Only one of the assailants was named, appearing in court records as Manasses Molasses. Molasses was tried before a court-martial without a jury in August 1676, and the evidence against him was described as inconclusive and hearsay. Molasses denied involvement with the killing, but admitted to buying Howland's coat for some ground nuts. Molasses stated that the killer was someone named Quasquomack. A resident of Portsmouth, Rhode Island named John Cook also testified at the court-martial that in the area of Puncatest in July he asked a group of indigenous people, named Woodcock, Matowat, and Job, if they knew who killed Howland. Cook stated he was told "there were six in the company and that Molasses was the Indian that fetched him out of the water". John Brigs testified that Molasses had also shot at someone named Joseph Russell.
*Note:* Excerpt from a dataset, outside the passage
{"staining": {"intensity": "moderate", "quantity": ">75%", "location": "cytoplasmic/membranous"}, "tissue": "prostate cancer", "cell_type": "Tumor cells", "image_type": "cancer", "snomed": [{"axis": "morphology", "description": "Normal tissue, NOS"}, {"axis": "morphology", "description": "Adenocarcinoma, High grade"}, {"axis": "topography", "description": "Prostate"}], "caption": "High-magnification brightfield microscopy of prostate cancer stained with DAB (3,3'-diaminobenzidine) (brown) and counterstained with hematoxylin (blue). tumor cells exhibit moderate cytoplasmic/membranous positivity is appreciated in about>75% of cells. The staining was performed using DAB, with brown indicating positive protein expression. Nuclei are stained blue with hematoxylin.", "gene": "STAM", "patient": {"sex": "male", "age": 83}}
William Manchester testified that he asked the husband of Wetamoe, Peter Nonoet, who killed Howland, and was merely told that Molasses fetched him from the water. An unnamed sister of Awetamoes testified that a member of the group that attacked Howland by the name of Ohom told her that Molasses was also part of the group and took Howland from the water. A man named Wechunckfum/Abram testified that Molasses had confessed to killing an Englishman in the area. The wife of Sukats testified to a similar confession. The court-martial was persuaded by the testimony against Manasses Molasses and he was exiled and sold into slavery.
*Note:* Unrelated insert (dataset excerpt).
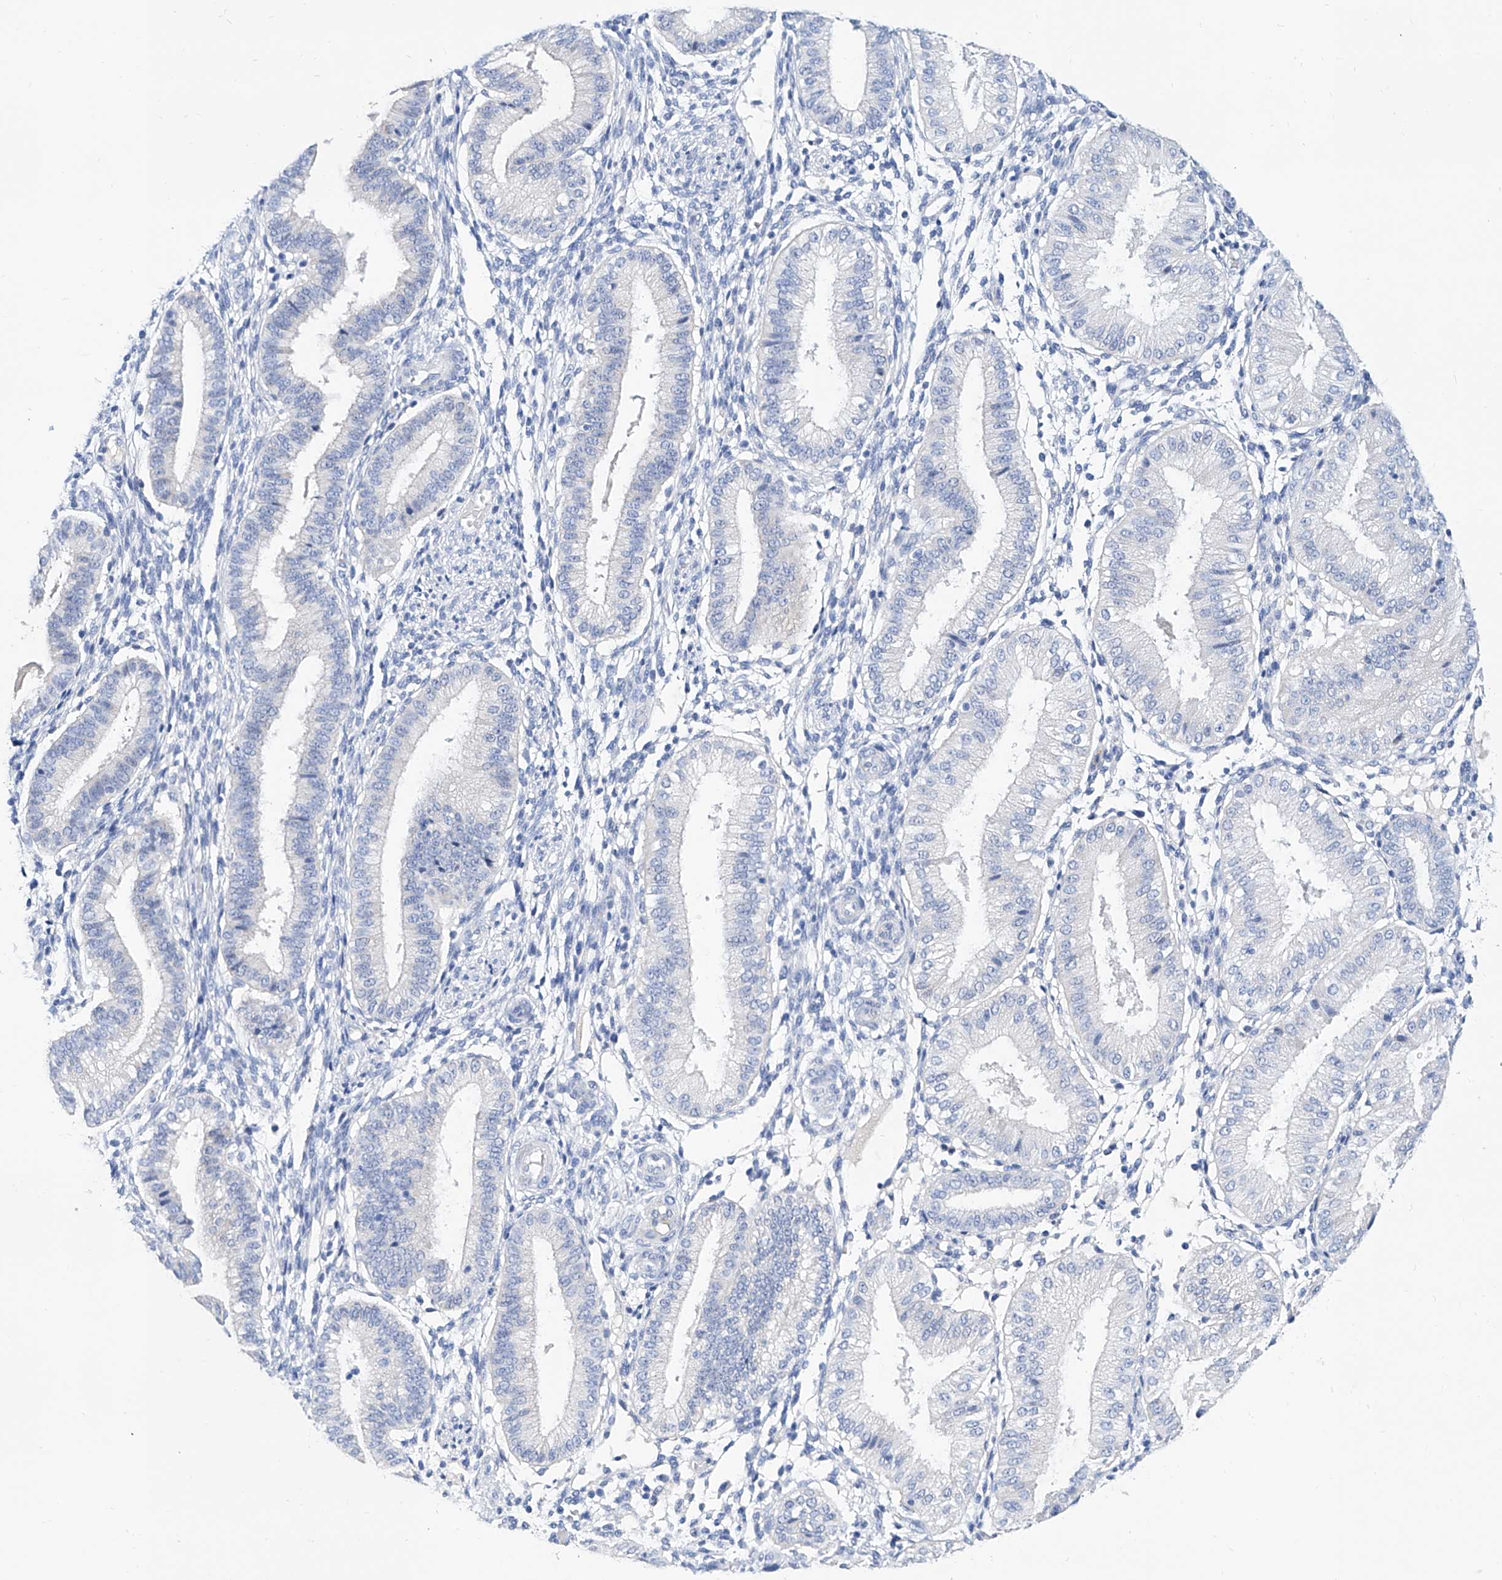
{"staining": {"intensity": "negative", "quantity": "none", "location": "none"}, "tissue": "endometrium", "cell_type": "Cells in endometrial stroma", "image_type": "normal", "snomed": [{"axis": "morphology", "description": "Normal tissue, NOS"}, {"axis": "topography", "description": "Endometrium"}], "caption": "Human endometrium stained for a protein using immunohistochemistry shows no positivity in cells in endometrial stroma.", "gene": "SLC25A29", "patient": {"sex": "female", "age": 39}}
In the 1700s, a gristmill and a sawmill were built on the river by Aaron and Moses Barker. Sylvanus Nickerson opened a thread mill here circa 1844 until his death in 1857. It was then operated by Samuel Thurston and Oliver Chase before being taken over by Daniel T. Church. In 2018, preservation work was ordered for the historic bridge over the river at Old Main Road. In November 2022, the state of Rhode Island replaced the existing bridge that carried Fish Road over the river with a new one made from prefabricated bridge units at the cost of $926,000. The bridge was carrying around 9,000 vehicles each day.

==Ecology==
The stream flows through areas of floodplain forest. Oaks, hollies, maples, and ferns populate the forest. Several species of ants are found on its banks. The brook has high levels of Enterococcus bacteria. Possibly this is related to treated wastewater from Tiverton Junior-Senior High School flowing into the river. In the 20th century, it was stocked with brook trout.